### THE PROBLEM
In the records below, the line with "តូ ឡឹម មកបំពេញទស្សន" opens the range and the line with "De social media-ready" closes it; print that range exactly and nothing else.

### PROVIDED MATERIAL
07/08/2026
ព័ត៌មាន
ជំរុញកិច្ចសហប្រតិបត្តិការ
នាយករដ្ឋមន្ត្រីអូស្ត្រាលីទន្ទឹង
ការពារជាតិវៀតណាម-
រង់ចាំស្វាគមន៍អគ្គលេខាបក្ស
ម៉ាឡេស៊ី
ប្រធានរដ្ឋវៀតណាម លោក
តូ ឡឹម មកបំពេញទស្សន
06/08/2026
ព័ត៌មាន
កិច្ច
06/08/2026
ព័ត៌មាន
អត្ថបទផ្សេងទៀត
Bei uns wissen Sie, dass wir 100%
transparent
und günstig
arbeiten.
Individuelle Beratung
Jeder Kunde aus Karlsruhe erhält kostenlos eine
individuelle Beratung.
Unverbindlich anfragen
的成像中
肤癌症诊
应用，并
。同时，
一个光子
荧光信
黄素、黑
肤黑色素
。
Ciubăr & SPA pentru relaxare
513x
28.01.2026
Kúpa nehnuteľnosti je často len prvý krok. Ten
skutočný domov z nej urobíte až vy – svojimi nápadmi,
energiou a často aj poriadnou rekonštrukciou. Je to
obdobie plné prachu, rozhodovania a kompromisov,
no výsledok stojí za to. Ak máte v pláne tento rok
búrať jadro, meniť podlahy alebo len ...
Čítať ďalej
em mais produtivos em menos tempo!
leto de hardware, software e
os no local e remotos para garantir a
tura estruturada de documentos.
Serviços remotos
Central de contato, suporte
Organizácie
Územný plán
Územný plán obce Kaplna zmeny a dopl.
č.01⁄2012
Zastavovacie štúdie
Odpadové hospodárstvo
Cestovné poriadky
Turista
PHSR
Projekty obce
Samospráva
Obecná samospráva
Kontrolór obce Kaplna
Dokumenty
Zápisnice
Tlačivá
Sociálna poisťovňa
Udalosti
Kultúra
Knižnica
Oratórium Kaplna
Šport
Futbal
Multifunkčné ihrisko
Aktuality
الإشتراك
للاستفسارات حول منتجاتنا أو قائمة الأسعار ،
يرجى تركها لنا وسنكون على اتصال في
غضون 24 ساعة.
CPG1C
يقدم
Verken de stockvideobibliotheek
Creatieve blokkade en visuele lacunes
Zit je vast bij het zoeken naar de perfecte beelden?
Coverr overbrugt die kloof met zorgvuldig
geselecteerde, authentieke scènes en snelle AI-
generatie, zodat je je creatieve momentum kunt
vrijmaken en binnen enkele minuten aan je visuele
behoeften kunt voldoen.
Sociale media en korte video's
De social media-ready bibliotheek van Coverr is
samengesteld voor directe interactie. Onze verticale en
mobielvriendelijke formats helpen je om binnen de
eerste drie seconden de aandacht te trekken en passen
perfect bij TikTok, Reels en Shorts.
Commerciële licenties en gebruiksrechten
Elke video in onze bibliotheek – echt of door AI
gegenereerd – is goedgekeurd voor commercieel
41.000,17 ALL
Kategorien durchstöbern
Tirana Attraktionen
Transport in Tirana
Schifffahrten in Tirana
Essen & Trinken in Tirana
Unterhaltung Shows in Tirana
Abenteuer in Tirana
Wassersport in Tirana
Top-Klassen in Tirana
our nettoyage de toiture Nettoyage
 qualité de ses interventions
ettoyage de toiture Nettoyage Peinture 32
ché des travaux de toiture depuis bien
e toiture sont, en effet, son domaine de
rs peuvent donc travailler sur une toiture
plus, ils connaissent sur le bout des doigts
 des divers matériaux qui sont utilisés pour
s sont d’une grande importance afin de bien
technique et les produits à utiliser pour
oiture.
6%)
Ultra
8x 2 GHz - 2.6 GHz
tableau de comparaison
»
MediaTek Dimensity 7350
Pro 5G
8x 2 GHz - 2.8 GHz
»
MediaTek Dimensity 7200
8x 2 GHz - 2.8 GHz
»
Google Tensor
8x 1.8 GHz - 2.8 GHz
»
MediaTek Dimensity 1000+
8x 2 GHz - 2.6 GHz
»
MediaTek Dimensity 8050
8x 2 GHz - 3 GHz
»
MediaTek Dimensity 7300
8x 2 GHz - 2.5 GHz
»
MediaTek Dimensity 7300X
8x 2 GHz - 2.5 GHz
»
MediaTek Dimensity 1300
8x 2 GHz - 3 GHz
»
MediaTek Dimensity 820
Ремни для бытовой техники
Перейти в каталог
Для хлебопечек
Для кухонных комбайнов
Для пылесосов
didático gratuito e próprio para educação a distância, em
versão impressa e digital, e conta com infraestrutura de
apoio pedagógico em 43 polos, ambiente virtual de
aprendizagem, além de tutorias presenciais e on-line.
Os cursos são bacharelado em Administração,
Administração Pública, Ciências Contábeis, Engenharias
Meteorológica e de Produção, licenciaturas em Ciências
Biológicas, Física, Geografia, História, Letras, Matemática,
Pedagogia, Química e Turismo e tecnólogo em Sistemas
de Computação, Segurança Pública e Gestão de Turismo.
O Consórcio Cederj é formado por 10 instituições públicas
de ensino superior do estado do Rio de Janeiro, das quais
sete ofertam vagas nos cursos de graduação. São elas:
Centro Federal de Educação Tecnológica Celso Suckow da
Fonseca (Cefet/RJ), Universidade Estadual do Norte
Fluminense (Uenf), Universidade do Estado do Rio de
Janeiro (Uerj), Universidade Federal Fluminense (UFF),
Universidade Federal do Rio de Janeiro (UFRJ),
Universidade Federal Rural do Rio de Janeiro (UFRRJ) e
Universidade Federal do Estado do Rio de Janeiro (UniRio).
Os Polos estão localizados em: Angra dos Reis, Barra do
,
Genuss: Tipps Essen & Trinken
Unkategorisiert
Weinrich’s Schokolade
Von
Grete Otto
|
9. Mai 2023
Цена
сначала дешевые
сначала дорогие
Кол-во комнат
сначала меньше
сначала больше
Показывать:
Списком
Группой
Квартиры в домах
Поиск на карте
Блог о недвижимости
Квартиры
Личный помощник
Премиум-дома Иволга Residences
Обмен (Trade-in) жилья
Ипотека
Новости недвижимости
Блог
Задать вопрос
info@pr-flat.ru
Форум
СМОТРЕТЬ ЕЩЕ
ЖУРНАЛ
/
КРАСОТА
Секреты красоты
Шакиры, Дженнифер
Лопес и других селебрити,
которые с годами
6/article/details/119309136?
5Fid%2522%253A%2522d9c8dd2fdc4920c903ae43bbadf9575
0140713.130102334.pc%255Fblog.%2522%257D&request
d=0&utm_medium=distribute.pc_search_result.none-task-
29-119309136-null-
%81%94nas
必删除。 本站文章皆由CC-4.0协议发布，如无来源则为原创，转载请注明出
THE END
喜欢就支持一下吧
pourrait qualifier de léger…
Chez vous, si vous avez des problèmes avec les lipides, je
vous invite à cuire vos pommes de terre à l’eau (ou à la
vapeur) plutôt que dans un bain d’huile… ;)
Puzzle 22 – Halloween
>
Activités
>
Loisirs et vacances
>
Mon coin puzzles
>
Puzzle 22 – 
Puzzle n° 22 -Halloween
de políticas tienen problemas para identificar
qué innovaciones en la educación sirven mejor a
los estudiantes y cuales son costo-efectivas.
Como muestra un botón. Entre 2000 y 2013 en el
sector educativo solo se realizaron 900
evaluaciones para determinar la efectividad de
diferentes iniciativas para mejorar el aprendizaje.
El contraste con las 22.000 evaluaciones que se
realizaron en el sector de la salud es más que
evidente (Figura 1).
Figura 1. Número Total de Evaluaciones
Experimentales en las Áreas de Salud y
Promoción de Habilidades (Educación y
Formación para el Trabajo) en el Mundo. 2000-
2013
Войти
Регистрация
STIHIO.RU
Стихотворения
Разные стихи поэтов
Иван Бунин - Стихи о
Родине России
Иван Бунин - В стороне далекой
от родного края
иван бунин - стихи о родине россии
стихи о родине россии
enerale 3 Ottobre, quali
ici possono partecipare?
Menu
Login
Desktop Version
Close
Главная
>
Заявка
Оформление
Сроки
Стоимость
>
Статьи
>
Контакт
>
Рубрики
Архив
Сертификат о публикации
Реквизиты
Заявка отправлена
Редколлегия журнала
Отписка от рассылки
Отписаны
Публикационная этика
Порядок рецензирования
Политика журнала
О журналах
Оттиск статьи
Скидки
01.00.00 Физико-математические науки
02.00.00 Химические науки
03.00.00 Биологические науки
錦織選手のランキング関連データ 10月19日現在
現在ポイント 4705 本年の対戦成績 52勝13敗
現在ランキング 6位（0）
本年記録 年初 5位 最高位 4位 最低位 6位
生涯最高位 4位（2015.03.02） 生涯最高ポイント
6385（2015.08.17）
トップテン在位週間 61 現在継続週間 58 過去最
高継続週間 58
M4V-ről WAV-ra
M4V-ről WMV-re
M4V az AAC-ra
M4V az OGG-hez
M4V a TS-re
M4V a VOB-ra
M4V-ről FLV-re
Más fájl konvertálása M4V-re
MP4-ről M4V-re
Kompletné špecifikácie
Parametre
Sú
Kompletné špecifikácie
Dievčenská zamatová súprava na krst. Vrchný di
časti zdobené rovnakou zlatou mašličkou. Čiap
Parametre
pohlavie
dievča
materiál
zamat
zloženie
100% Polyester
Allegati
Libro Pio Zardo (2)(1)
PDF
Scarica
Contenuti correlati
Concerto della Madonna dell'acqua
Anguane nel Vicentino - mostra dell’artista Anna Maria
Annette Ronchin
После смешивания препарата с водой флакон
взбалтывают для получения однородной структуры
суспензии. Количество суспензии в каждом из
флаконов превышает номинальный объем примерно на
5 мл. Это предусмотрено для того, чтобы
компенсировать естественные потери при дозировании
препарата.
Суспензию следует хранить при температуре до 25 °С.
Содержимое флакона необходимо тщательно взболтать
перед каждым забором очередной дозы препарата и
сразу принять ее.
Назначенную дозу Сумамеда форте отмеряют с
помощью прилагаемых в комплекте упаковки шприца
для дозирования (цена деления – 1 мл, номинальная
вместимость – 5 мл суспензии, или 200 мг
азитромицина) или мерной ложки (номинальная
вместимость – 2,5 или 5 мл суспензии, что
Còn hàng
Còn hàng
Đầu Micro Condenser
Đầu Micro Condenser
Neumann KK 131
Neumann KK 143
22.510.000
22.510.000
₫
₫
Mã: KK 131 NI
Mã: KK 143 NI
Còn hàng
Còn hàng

### ANSWER SECTION
តូ ឡឹម មកបំពេញទស្សន
06/08/2026
ព័ត៌មាន
កិច្ច
06/08/2026
ព័ត៌មាន
អត្ថបទផ្សេងទៀត
Bei uns wissen Sie, dass wir 100%
transparent
und günstig
arbeiten.
Individuelle Beratung
Jeder Kunde aus Karlsruhe erhält kostenlos eine
individuelle Beratung.
Unverbindlich anfragen
的成像中
肤癌症诊
应用，并
。同时，
一个光子
荧光信
黄素、黑
肤黑色素
。
Ciubăr & SPA pentru relaxare
513x
28.01.2026
Kúpa nehnuteľnosti je často len prvý krok. Ten
skutočný domov z nej urobíte až vy – svojimi nápadmi,
energiou a často aj poriadnou rekonštrukciou. Je to
obdobie plné prachu, rozhodovania a kompromisov,
no výsledok stojí za to. Ak máte v pláne tento rok
búrať jadro, meniť podlahy alebo len ...
Čítať ďalej
em mais produtivos em menos tempo!
leto de hardware, software e
os no local e remotos para garantir a
tura estruturada de documentos.
Serviços remotos
Central de contato, suporte
Organizácie
Územný plán
Územný plán obce Kaplna zmeny a dopl.
č.01⁄2012
Zastavovacie štúdie
Odpadové hospodárstvo
Cestovné poriadky
Turista
PHSR
Projekty obce
Samospráva
Obecná samospráva
Kontrolór obce Kaplna
Dokumenty
Zápisnice
Tlačivá
Sociálna poisťovňa
Udalosti
Kultúra
Knižnica
Oratórium Kaplna
Šport
Futbal
Multifunkčné ihrisko
Aktuality
الإشتراك
للاستفسارات حول منتجاتنا أو قائمة الأسعار ،
يرجى تركها لنا وسنكون على اتصال في
غضون 24 ساعة.
CPG1C
يقدم
Verken de stockvideobibliotheek
Creatieve blokkade en visuele lacunes
Zit je vast bij het zoeken naar de perfecte beelden?
Coverr overbrugt die kloof met zorgvuldig
geselecteerde, authentieke scènes en snelle AI-
generatie, zodat je je creatieve momentum kunt
vrijmaken en binnen enkele minuten aan je visuele
behoeften kunt voldoen.
Sociale media en korte video's
De social media-ready bibliotheek van Coverr is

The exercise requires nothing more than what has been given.